The issuance of the Debentures pursuant to the Offering (and, if applicable, the underlying common shares of the Company ("Common Shares") and Common Share purchase warrants (the "Warrants") comprising the units (the "Units") upon conversion of the Debentures) shall be completed on a private placement and prospectus exempt basis, as applicable, such that the issuances are (or in the case of any underlying Common Shares or Warrants, shall be) exempt from any applicable prospectus and securities registration requirements.

The Debentures will mature three (3) years following the date of issuance (the "Maturity Date") and will bear interest at an interest rate of three percent (3%) per annum, commencing on December 31, 2024, (i) in cash; or (ii) the equivalent value in Common Shares based on a price per Common Share of $0.10 per Common Share. The holder of a Debenture will have the right, from time to time and at any time after the date of issuance, to the Maturity Date, to convert all or any portion of the outstanding principal amount into Units, at a conversion price of $0.10 per Unit (the "Conversion Price"), subject to adjustment as herein provided. Each Unit shall be comprised of one Common Share and one Warrant. Each Warrant shall entitle the holder thereof to acquire one Common Share at a price of $0.15 per Common Share until the date that is the third year from the date of issuance of the Debenture.

Pursuant to applicable Canadian securities laws, the Debentures as well as any underlying Common Shares or Warrants to be issued upon conversion or exchange of these securities, are subject to a hold period of four months and one day. The Offering remains subject to the final approval of the Canadian Securities Exchange.

In addition, the Company announces that effective October 1, 2024, Mr. Radovan Danilovsky has resigned as the Corporate Secretary of the Company. Mr. Danilovsky will remain as a director and the Chief Financial Officer.
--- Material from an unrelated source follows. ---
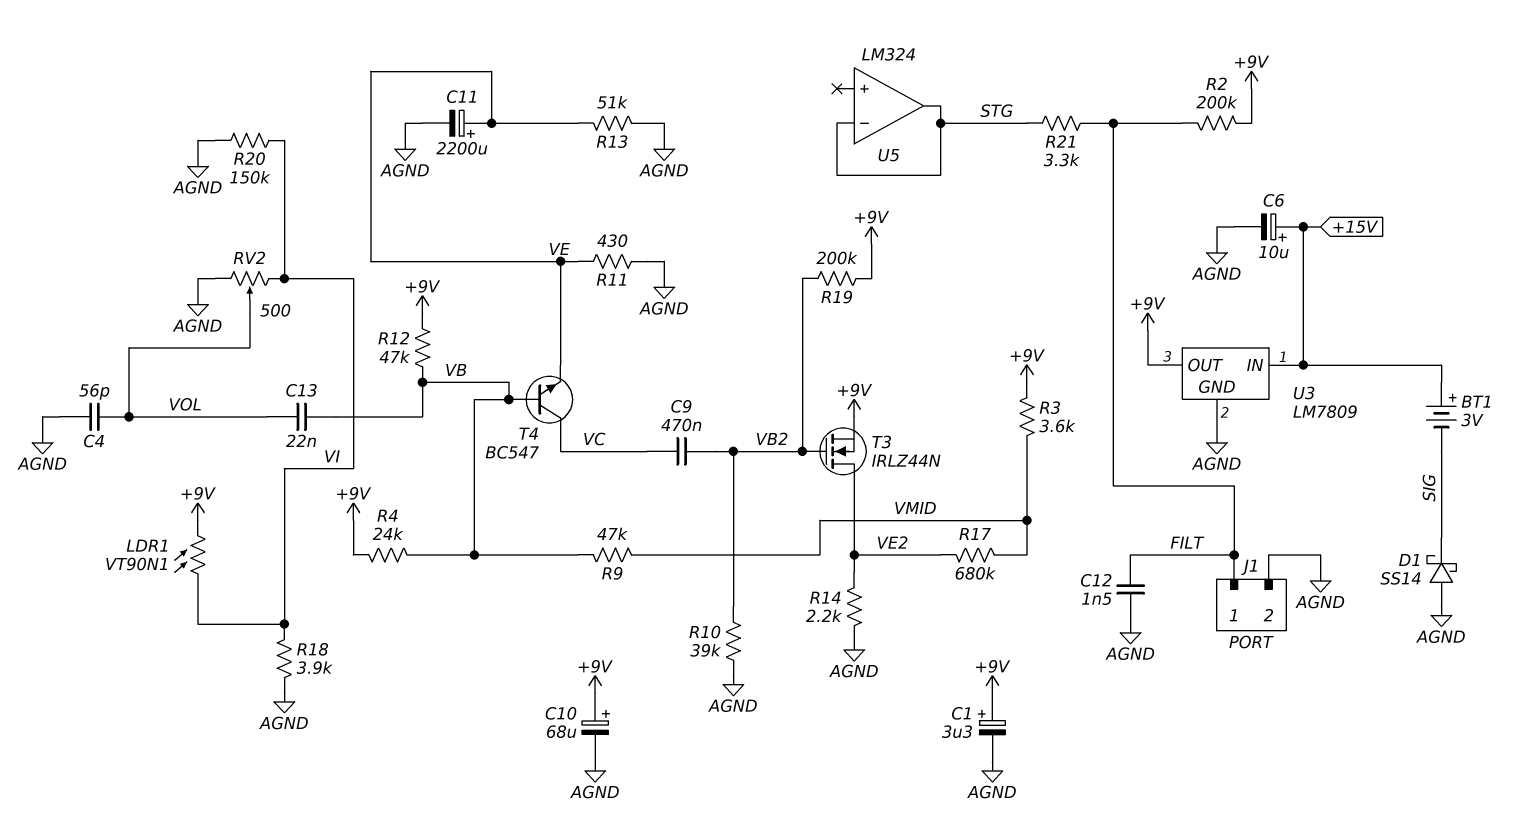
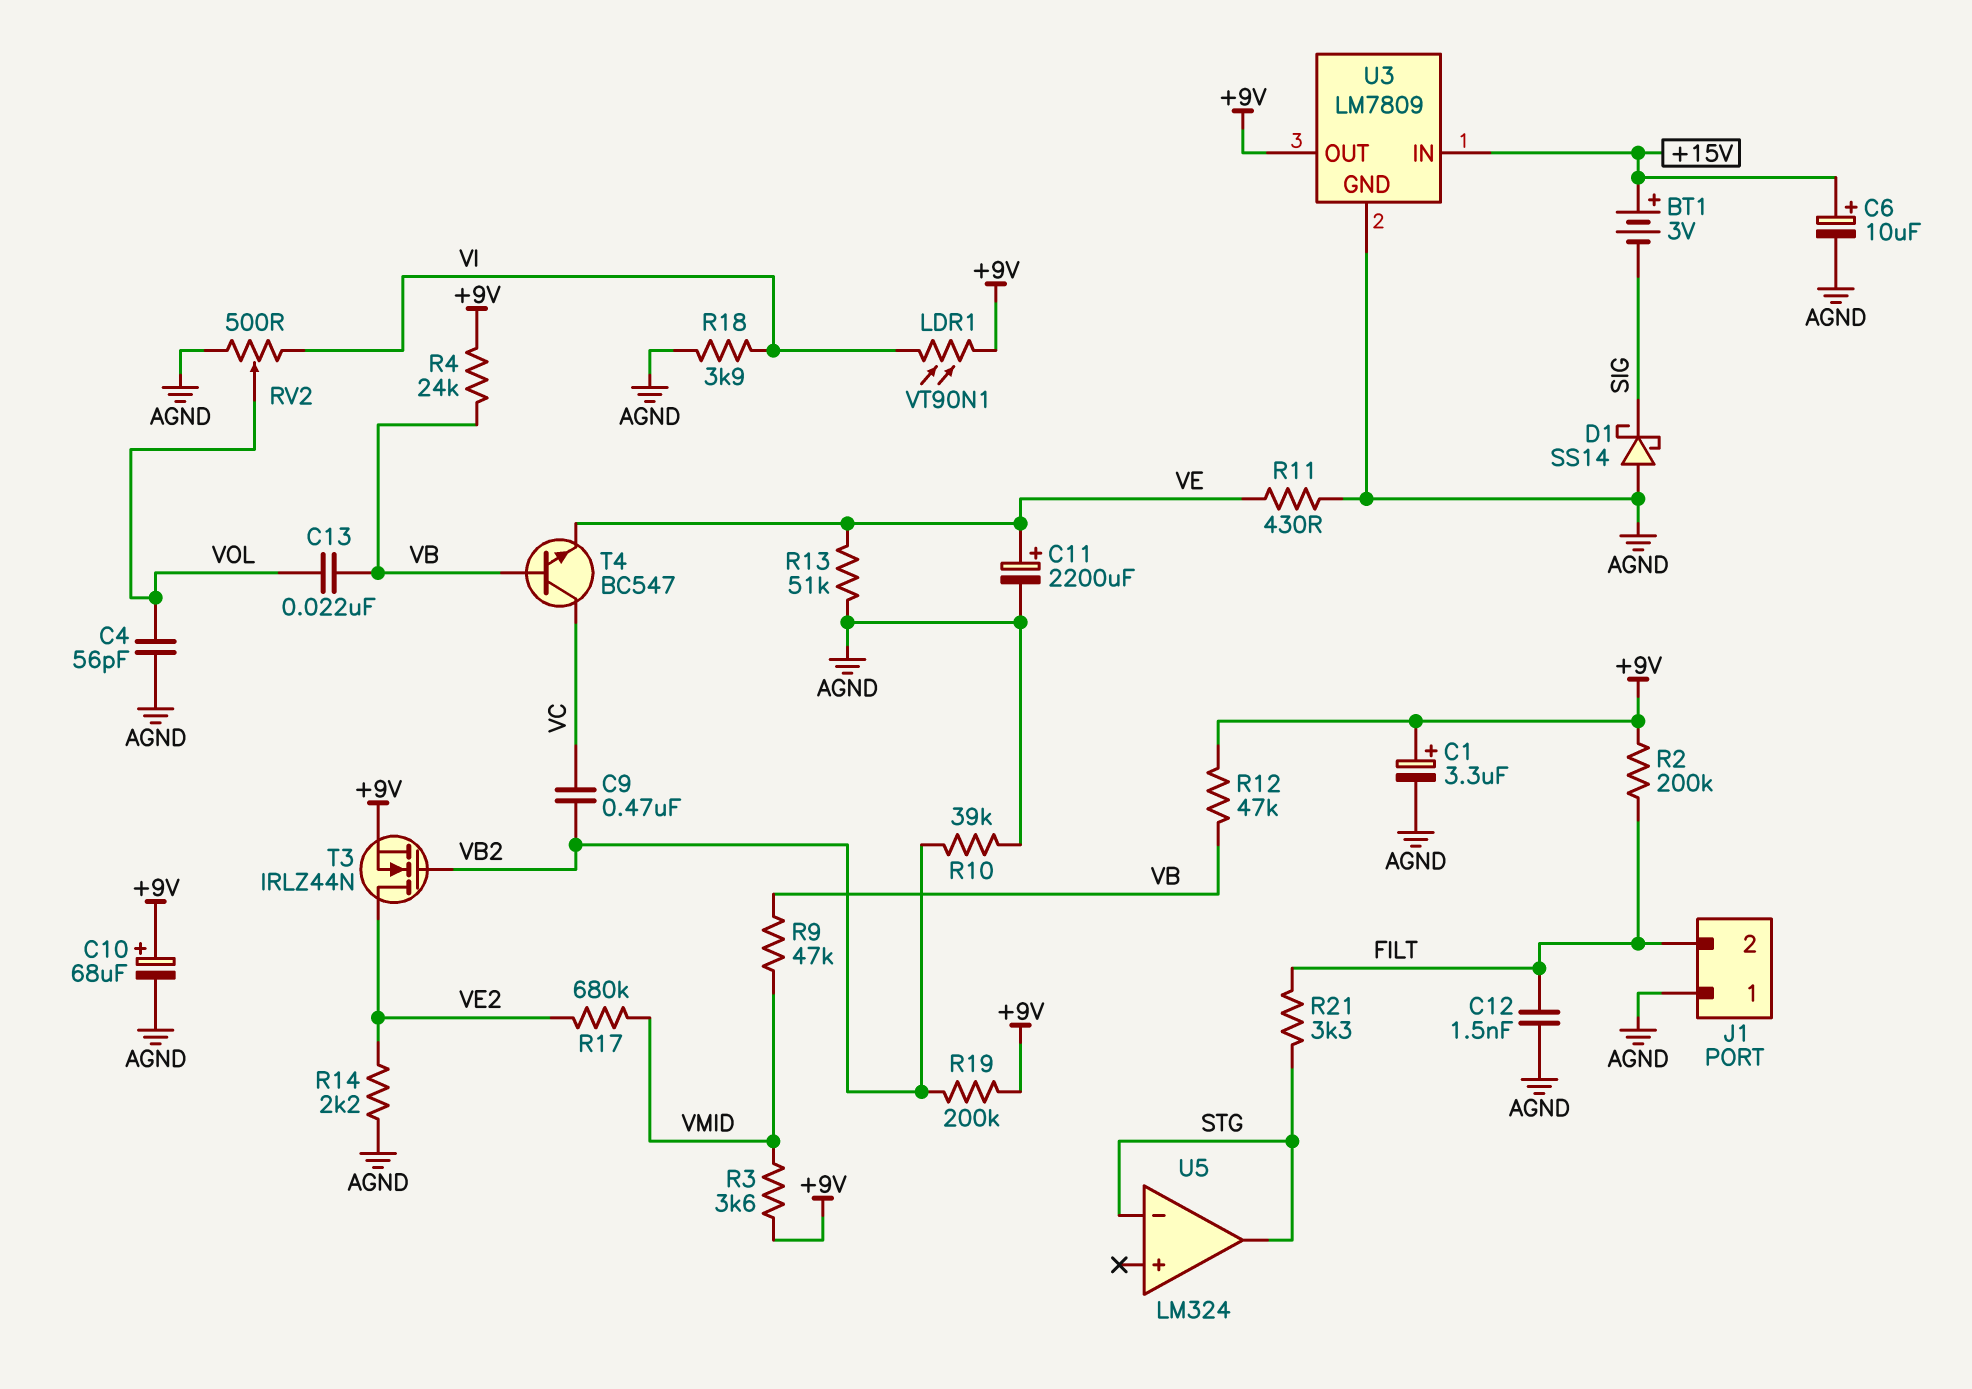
J1 pin 1: FILT -> AGND
J1 pin 2: AGND -> FILT
R20: 150k (AGND, VI) -> none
In addition, Ms. Carly Burk has been appointed the Corporate Secretary of the Company. Ms. Burk practices general corporate and securities law for both public and private issuers and advises on a variety of transactions including private placements, public offerings, M&A and continuous disclosure obligations. Ms. Burk holds a Bachelor of Laws from the University of Southampton, a Certificate of Qualification from the Federation of Law Societies and a Bachelor of Arts (Honours) from Carleton University. Ms. Burk serves as an officer and/or director of several public and private entities.